Could you please output all of the records exactly?

(Beginning of SUPPLIED MATERIAL)

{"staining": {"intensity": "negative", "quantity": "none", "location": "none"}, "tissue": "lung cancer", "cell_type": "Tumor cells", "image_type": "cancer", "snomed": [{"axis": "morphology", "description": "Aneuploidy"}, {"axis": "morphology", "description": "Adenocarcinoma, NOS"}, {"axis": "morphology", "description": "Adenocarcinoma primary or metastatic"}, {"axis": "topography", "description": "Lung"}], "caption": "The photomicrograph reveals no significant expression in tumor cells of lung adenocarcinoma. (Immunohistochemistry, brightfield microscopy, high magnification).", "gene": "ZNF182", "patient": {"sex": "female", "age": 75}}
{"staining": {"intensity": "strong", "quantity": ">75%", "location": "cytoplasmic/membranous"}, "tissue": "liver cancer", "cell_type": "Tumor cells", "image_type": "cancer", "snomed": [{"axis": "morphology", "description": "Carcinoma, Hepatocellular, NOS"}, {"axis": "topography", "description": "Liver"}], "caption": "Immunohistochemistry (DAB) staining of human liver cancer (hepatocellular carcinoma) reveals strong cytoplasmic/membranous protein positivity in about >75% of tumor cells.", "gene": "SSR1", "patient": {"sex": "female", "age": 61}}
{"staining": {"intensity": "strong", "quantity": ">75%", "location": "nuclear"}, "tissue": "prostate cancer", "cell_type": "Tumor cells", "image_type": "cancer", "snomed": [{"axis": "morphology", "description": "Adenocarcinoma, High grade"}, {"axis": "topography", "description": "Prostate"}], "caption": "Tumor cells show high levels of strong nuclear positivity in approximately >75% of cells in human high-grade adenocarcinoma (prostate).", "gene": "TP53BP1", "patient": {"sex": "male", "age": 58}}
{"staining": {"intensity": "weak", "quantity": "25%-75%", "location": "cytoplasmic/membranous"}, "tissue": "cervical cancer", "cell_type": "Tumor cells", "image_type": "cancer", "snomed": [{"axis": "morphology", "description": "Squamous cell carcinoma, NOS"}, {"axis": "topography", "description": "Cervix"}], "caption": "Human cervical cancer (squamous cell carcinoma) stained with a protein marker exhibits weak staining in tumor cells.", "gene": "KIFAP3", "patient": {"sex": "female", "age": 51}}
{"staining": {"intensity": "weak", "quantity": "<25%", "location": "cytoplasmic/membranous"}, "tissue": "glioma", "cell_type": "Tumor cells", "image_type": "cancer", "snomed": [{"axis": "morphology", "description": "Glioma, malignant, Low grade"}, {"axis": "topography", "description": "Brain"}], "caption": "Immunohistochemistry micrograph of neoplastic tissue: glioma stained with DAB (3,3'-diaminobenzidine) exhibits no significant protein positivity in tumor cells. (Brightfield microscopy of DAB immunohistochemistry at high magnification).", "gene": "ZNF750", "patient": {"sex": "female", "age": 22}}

(End of SUPPLIED MATERIAL)

▶ [TASK RESULT]
{"staining": {"intensity": "negative", "quantity": "none", "location": "none"}, "tissue": "lung cancer", "cell_type": "Tumor cells", "image_type": "cancer", "snomed": [{"axis": "morphology", "description": "Aneuploidy"}, {"axis": "morphology", "description": "Adenocarcinoma, NOS"}, {"axis": "morphology", "description": "Adenocarcinoma primary or metastatic"}, {"axis": "topography", "description": "Lung"}], "caption": "The photomicrograph reveals no significant expression in tumor cells of lung adenocarcinoma. (Immunohistochemistry, brightfield microscopy, high magnification).", "gene": "ZNF182", "patient": {"sex": "female", "age": 75}}
{"staining": {"intensity": "strong", "quantity": ">75%", "location": "cytoplasmic/membranous"}, "tissue": "liver cancer", "cell_type": "Tumor cells", "image_type": "cancer", "snomed": [{"axis": "morphology", "description": "Carcinoma, Hepatocellular, NOS"}, {"axis": "topography", "description": "Liver"}], "caption": "Immunohistochemistry (DAB) staining of human liver cancer (hepatocellular carcinoma) reveals strong cytoplasmic/membranous protein positivity in about >75% of tumor cells.", "gene": "SSR1", "patient": {"sex": "female", "age": 61}}
{"staining": {"intensity": "strong", "quantity": ">75%", "location": "nuclear"}, "tissue": "prostate cancer", "cell_type": "Tumor cells", "image_type": "cancer", "snomed": [{"axis": "morphology", "description": "Adenocarcinoma, High grade"}, {"axis": "topography", "description": "Prostate"}], "caption": "Tumor cells show high levels of strong nuclear positivity in approximately >75% of cells in human high-grade adenocarcinoma (prostate).", "gene": "TP53BP1", "patient": {"sex": "male", "age": 58}}
{"staining": {"intensity": "weak", "quantity": "25%-75%", "location": "cytoplasmic/membranous"}, "tissue": "cervical cancer", "cell_type": "Tumor cells", "image_type": "cancer", "snomed": [{"axis": "morphology", "description": "Squamous cell carcinoma, NOS"}, {"axis": "topography", "description": "Cervix"}], "caption": "Human cervical cancer (squamous cell carcinoma) stained with a protein marker exhibits weak staining in tumor cells.", "gene": "KIFAP3", "patient": {"sex": "female", "age": 51}}
{"staining": {"intensity": "weak", "quantity": "<25%", "location": "cytoplasmic/membranous"}, "tissue": "glioma", "cell_type": "Tumor cells", "image_type": "cancer", "snomed": [{"axis": "morphology", "description": "Glioma, malignant, Low grade"}, {"axis": "topography", "description": "Brain"}], "caption": "Immunohistochemistry micrograph of neoplastic tissue: glioma stained with DAB (3,3'-diaminobenzidine) exhibits no significant protein positivity in tumor cells. (Brightfield microscopy of DAB immunohistochemistry at high magnification).", "gene": "ZNF750", "patient": {"sex": "female", "age": 22}}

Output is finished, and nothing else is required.